## Job item
Please select each line in the records below that contains the word "sail" and copy it.

Extracted data entries:
※

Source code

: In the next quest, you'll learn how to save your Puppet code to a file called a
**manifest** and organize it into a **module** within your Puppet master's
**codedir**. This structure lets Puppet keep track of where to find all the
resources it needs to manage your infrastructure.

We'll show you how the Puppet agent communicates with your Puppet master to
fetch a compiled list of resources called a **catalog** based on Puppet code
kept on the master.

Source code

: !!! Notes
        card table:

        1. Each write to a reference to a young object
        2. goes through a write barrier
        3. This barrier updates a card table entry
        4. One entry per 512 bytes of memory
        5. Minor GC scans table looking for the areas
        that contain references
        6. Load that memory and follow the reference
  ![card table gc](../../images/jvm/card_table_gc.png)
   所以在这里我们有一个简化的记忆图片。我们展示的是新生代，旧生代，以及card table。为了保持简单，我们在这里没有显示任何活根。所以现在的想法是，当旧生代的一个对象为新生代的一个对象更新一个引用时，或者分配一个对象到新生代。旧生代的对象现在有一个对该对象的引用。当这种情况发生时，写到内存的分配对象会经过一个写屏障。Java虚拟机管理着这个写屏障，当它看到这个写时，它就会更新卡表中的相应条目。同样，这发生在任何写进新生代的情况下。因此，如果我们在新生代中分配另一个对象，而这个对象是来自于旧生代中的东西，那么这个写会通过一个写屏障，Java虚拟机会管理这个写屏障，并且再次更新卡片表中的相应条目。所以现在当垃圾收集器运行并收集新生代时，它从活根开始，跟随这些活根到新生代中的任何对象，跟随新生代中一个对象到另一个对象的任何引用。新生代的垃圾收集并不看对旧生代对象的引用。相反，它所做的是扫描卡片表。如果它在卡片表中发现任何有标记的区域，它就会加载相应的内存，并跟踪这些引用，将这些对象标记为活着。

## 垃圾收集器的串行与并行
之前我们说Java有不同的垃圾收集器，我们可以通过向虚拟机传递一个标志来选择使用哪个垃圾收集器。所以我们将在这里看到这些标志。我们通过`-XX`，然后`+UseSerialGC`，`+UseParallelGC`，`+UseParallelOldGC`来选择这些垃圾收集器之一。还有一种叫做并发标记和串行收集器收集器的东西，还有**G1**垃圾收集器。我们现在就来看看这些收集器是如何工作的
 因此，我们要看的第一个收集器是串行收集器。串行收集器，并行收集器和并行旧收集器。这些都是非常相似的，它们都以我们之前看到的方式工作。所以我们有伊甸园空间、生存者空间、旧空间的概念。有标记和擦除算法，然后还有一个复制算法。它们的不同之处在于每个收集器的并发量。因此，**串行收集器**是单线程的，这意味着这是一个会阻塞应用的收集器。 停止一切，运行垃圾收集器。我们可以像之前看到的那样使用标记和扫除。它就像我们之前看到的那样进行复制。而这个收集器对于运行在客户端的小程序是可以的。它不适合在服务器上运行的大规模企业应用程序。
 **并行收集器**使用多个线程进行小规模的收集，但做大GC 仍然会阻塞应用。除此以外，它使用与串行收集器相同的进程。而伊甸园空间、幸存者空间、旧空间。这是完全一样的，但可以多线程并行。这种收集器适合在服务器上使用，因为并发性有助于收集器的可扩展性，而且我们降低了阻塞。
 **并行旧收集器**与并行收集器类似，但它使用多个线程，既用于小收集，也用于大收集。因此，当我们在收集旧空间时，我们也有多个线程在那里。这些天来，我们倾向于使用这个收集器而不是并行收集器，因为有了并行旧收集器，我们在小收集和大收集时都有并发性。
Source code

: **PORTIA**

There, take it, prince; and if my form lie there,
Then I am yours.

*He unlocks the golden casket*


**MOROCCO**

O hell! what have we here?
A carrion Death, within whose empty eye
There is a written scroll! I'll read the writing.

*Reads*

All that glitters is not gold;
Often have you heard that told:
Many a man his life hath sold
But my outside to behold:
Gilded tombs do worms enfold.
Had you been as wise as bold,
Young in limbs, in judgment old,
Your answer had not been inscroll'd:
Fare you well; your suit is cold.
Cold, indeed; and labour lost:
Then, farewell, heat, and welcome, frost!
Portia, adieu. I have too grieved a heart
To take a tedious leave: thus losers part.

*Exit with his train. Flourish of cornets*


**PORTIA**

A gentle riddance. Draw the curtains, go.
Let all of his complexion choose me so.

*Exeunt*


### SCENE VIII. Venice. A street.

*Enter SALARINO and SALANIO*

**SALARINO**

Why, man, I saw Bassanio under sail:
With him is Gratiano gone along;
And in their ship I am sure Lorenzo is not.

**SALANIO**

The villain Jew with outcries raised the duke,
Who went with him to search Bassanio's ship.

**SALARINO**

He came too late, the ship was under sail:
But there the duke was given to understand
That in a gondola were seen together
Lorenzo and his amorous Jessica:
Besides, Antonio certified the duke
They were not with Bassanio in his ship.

※

## Answer space
Why, man, I saw Bassanio under sail:
He came too late, the ship was under sail:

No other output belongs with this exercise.